╭─ Records for the exercise

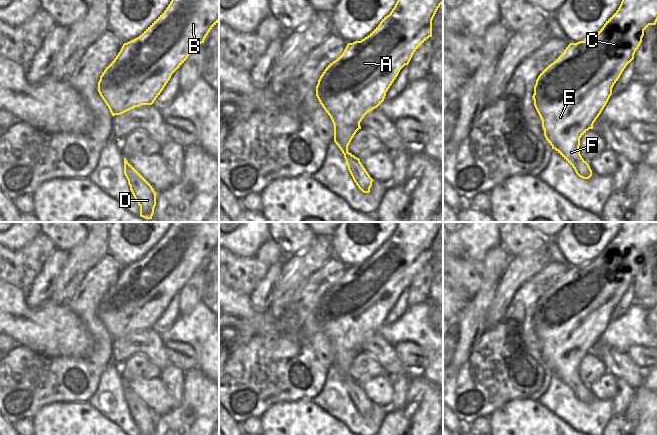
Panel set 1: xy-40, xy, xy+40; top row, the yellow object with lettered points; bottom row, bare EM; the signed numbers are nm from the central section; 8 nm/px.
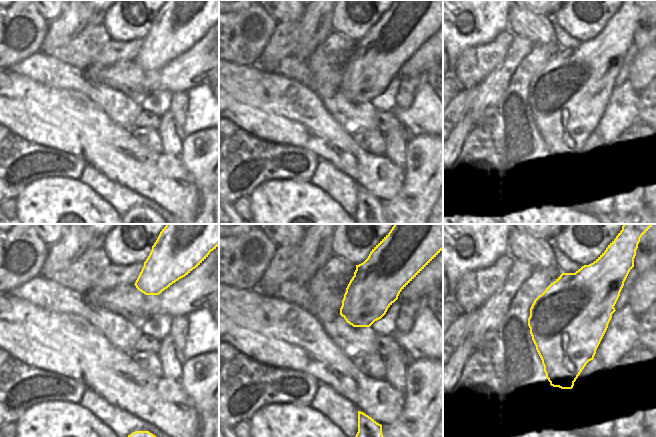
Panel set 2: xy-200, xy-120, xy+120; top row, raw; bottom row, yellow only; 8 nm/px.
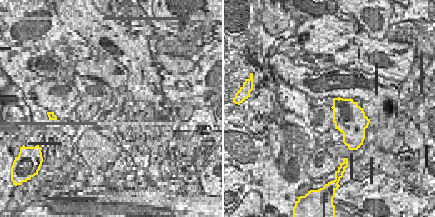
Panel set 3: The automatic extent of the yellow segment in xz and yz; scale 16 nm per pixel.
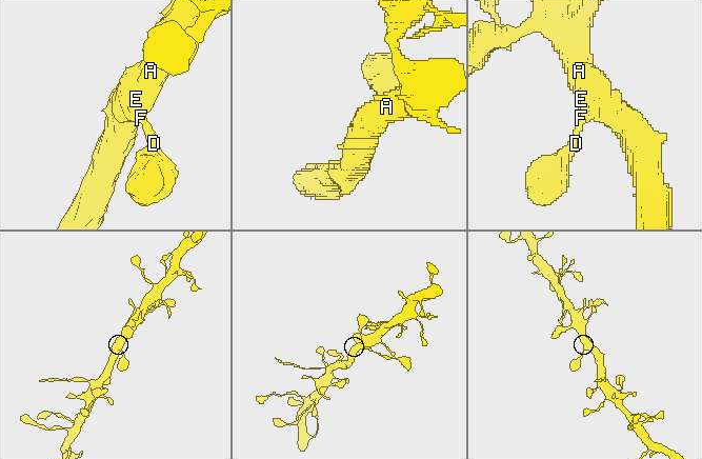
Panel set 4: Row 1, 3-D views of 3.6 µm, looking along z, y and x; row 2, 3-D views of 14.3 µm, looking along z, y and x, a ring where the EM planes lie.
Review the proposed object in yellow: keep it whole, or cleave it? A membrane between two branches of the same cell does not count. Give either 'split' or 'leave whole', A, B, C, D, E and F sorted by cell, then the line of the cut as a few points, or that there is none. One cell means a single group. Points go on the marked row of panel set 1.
leave whole | A B C D E F | no cut

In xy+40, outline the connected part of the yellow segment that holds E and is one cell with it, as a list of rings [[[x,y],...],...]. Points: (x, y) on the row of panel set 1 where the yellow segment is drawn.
[[[622,0],[618,10],[606,21],[604,26],[591,38],[570,43],[564,52],[538,76],[534,86],[534,106],[542,120],[544,136],[575,170],[576,174],[589,179],[592,170],[582,158],[579,150],[580,138],[589,130],[606,106],[612,88],[626,66],[634,59],[634,54],[642,42],[644,30],[657,22],[657,0]]]

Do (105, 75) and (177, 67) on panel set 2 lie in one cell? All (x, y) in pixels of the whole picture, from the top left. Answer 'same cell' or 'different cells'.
same cell

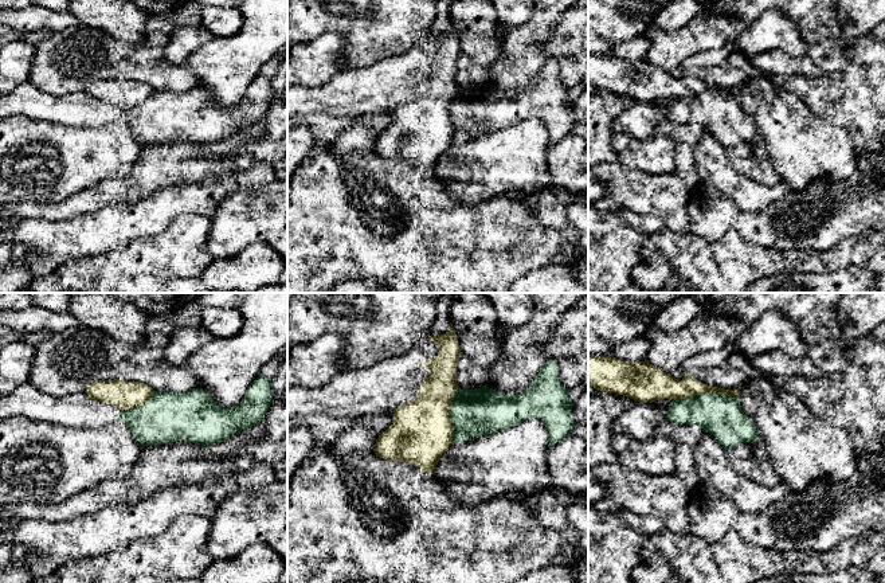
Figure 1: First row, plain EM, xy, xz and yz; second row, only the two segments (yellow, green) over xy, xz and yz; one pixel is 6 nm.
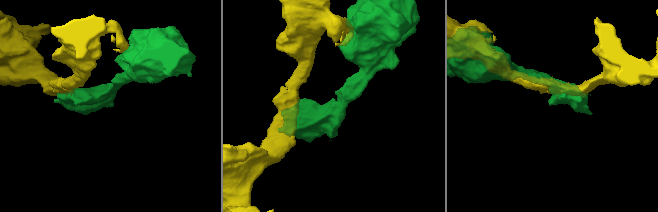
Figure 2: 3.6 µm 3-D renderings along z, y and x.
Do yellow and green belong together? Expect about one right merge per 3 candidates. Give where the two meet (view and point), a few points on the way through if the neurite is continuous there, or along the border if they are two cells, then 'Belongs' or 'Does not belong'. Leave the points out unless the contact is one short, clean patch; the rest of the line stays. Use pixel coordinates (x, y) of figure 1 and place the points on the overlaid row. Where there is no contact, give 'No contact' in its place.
Touches yellow at yz (705, 391). Boundary: yz (737, 395), (700, 392), (678, 398), (673, 402). Does not belong

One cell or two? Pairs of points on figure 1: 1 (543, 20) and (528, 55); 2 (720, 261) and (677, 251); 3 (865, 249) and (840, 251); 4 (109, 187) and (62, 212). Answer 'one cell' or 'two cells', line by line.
1: one cell
2: one cell
3: one cell
4: one cell

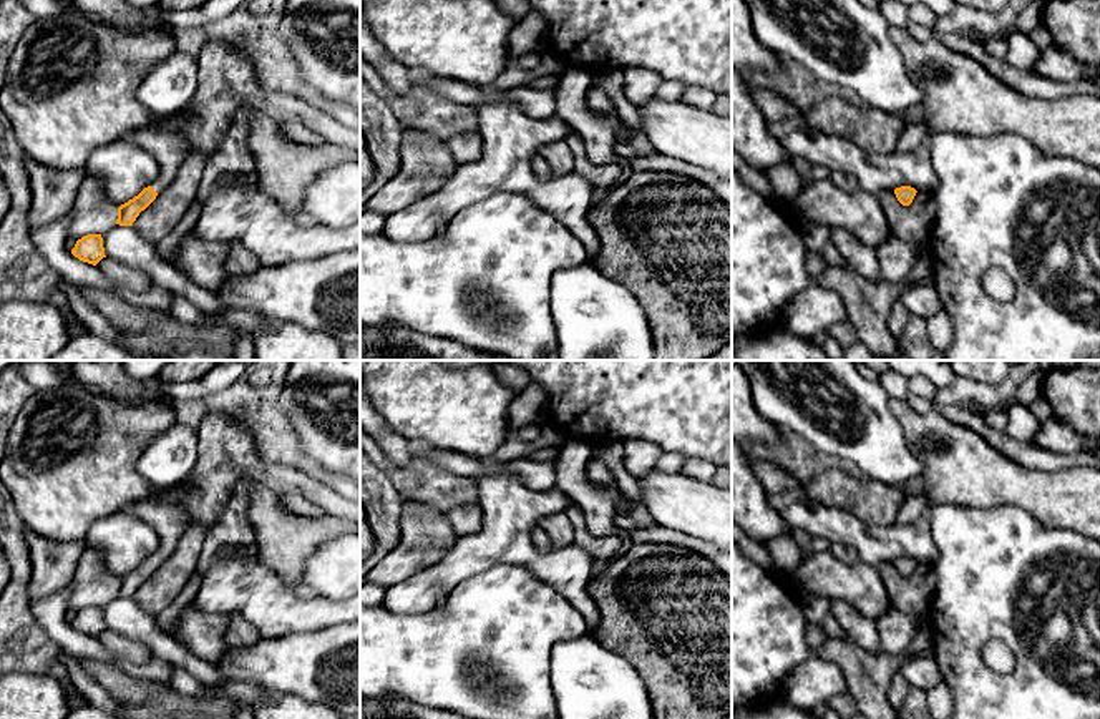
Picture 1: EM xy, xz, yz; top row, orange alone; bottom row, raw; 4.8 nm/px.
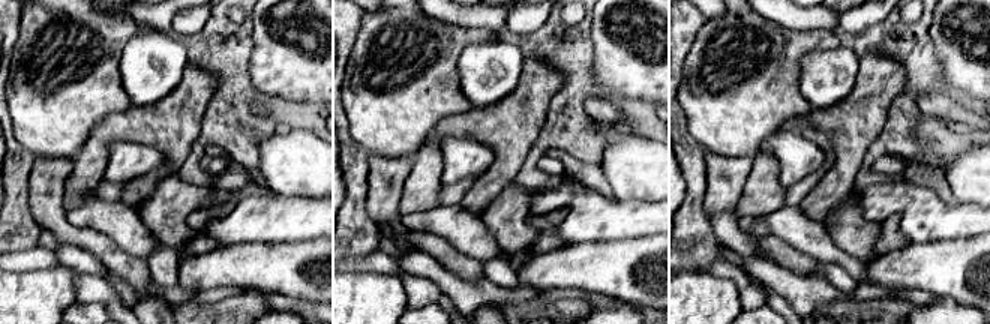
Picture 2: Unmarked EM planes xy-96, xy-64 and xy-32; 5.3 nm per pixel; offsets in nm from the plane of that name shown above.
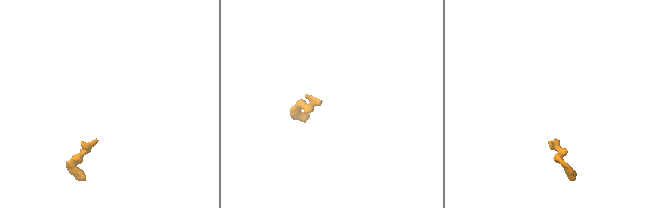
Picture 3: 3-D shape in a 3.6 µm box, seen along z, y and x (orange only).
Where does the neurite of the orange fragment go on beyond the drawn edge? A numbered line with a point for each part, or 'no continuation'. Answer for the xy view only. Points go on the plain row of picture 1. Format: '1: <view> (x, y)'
1: xy (166, 518)

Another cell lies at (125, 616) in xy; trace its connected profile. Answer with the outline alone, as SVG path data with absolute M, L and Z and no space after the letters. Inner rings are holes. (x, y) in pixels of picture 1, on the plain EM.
M116 596L101 609L106 629L143 643L154 658L183 668L202 686L217 687L226 682L212 664L194 656L183 643L164 633L156 616L144 611L134 598Z

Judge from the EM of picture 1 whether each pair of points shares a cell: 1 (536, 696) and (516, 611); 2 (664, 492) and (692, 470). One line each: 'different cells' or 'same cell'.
1: same cell
2: different cells

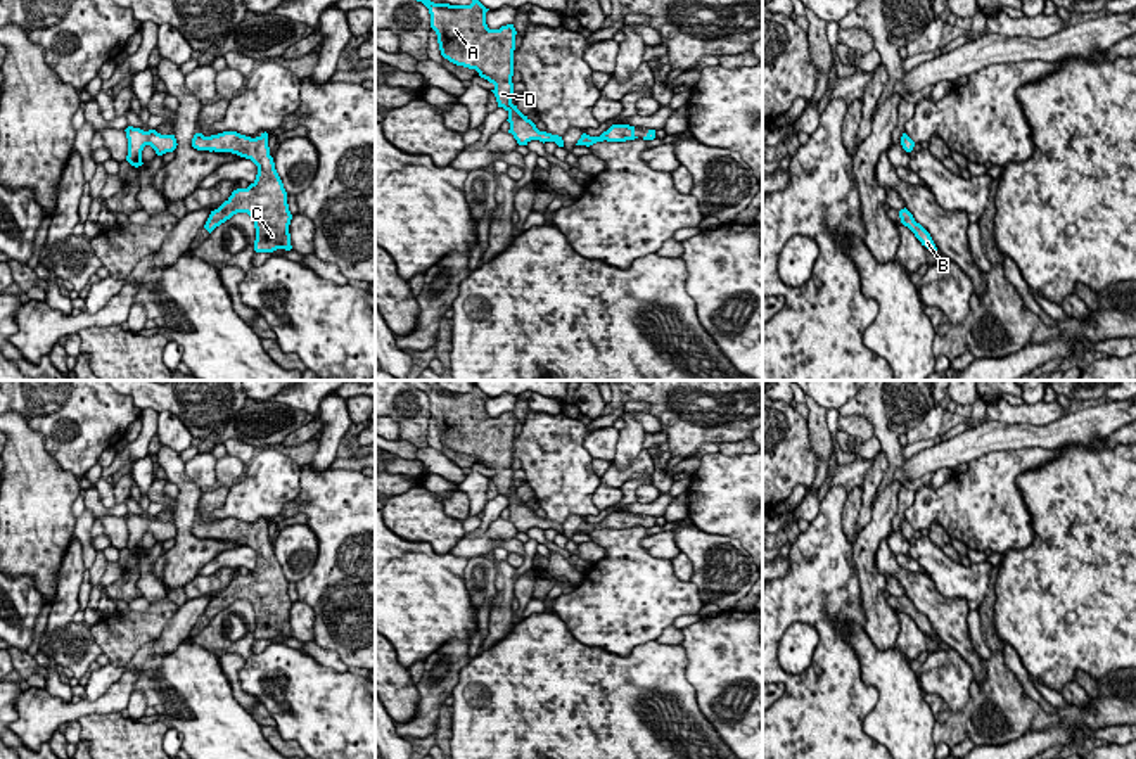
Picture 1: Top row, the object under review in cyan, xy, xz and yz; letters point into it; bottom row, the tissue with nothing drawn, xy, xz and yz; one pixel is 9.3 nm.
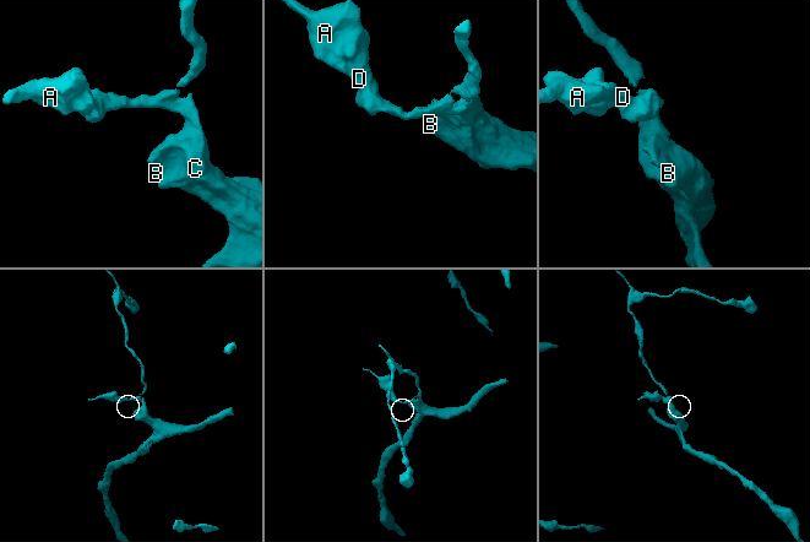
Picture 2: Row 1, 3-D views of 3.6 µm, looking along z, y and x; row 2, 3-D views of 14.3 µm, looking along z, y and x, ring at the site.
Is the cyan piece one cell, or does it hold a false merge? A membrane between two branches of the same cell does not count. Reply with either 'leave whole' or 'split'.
leave whole

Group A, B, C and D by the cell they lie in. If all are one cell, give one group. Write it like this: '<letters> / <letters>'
A B C D

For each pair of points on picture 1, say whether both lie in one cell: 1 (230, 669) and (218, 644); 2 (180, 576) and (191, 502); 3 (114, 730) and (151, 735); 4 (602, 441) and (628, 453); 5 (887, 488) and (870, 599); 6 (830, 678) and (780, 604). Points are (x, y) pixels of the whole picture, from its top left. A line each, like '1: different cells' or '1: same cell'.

╰─

**Exercise brief**
The data above must be written out again without alteration, and the pictures in them must be excluded.

**Solution for this exercise**
Panel set 1: xy-40, xy, xy+40; top row, the yellow object with lettered points; bottom row, bare EM; the signed numbers are nm from the central section; 8 nm/px.
Panel set 2: xy-200, xy-120, xy+120; top row, raw; bottom row, yellow only; 8 nm/px.
Panel set 3: The automatic extent of the yellow segment in xz and yz; scale 16 nm per pixel.
Panel set 4: Row 1, 3-D views of 3.6 µm, looking along z, y and x; row 2, 3-D views of 14.3 µm, looking along z, y and x, a ring where the EM planes lie.
Review the proposed object in yellow: keep it whole, or cleave it? A membrane between two branches of the same cell does not count. Give either 'split' or 'leave whole', A, B, C, D, E and F sorted by cell, then the line of the cut as a few points, or that there is none. One cell means a single group. Points go on the marked row of panel set 1.
leave whole | A B C D E F | no cut

In xy+40, outline the connected part of the yellow segment that holds E and is one cell with it, as a list of rings [[[x,y],...],...]. Points: (x, y) on the row of panel set 1 where the yellow segment is drawn.
[[[622,0],[618,10],[606,21],[604,26],[591,38],[570,43],[564,52],[538,76],[534,86],[534,106],[542,120],[544,136],[575,170],[576,174],[589,179],[592,170],[582,158],[579,150],[580,138],[589,130],[606,106],[612,88],[626,66],[634,59],[634,54],[642,42],[644,30],[657,22],[657,0]]]

Do (105, 75) and (177, 67) on panel set 2 lie in one cell? All (x, y) in pixels of the whole picture, from the top left. Answer 'same cell' or 'different cells'.
same cell

Figure 1: First row, plain EM, xy, xz and yz; second row, only the two segments (yellow, green) over xy, xz and yz; one pixel is 6 nm.
Figure 2: 3.6 µm 3-D renderings along z, y and x.
Do yellow and green belong together? Expect about one right merge per 3 candidates. Give where the two meet (view and point), a few points on the way through if the neurite is continuous there, or along the border if they are two cells, then 'Belongs' or 'Does not belong'. Leave the points out unless the contact is one short, clean patch; the rest of the line stays. Use pixel coordinates (x, y) of figure 1 and place the points on the overlaid row. Where there is no contact, give 'No contact' in its place.
Touches yellow at yz (705, 391). Boundary: yz (737, 395), (700, 392), (678, 398), (673, 402). Does not belong

One cell or two? Pairs of points on figure 1: 1 (543, 20) and (528, 55); 2 (720, 261) and (677, 251); 3 (865, 249) and (840, 251); 4 (109, 187) and (62, 212). Answer 'one cell' or 'two cells', line by line.
1: one cell
2: one cell
3: one cell
4: one cell

Picture 1: EM xy, xz, yz; top row, orange alone; bottom row, raw; 4.8 nm/px.
Picture 2: Unmarked EM planes xy-96, xy-64 and xy-32; 5.3 nm per pixel; offsets in nm from the plane of that name shown above.
Picture 3: 3-D shape in a 3.6 µm box, seen along z, y and x (orange only).
Where does the neurite of the orange fragment go on beyond the drawn edge? A numbered line with a point for each part, or 'no continuation'. Answer for the xy view only. Points go on the plain row of picture 1. Format: '1: <view> (x, y)'
1: xy (166, 518)

Another cell lies at (125, 616) in xy; trace its connected profile. Answer with the outline alone, as SVG path data with absolute M, L and Z and no space after the letters. Inner rings are holes. (x, y) in pixels of picture 1, on the plain EM.
M116 596L101 609L106 629L143 643L154 658L183 668L202 686L217 687L226 682L212 664L194 656L183 643L164 633L156 616L144 611L134 598Z

Judge from the EM of picture 1 whether each pair of points shares a cell: 1 (536, 696) and (516, 611); 2 (664, 492) and (692, 470). One line each: 'different cells' or 'same cell'.
1: same cell
2: different cells

Picture 1: Top row, the object under review in cyan, xy, xz and yz; letters point into it; bottom row, the tissue with nothing drawn, xy, xz and yz; one pixel is 9.3 nm.
Picture 2: Row 1, 3-D views of 3.6 µm, looking along z, y and x; row 2, 3-D views of 14.3 µm, looking along z, y and x, ring at the site.
Is the cyan piece one cell, or does it hold a false merge? A membrane between two branches of the same cell does not count. Reply with either 'leave whole' or 'split'.
leave whole

Group A, B, C and D by the cell they lie in. If all are one cell, give one group. Write it like this: '<letters> / <letters>'
A B C D

For each pair of points on picture 1, say whether both lie in one cell: 1 (230, 669) and (218, 644); 2 (180, 576) and (191, 502); 3 (114, 730) and (151, 735); 4 (602, 441) and (628, 453); 5 (887, 488) and (870, 599); 6 (830, 678) and (780, 604). Points are (x, y) pixels of the whole picture, from its top left. A line each, like '1: different cells' or '1: same cell'.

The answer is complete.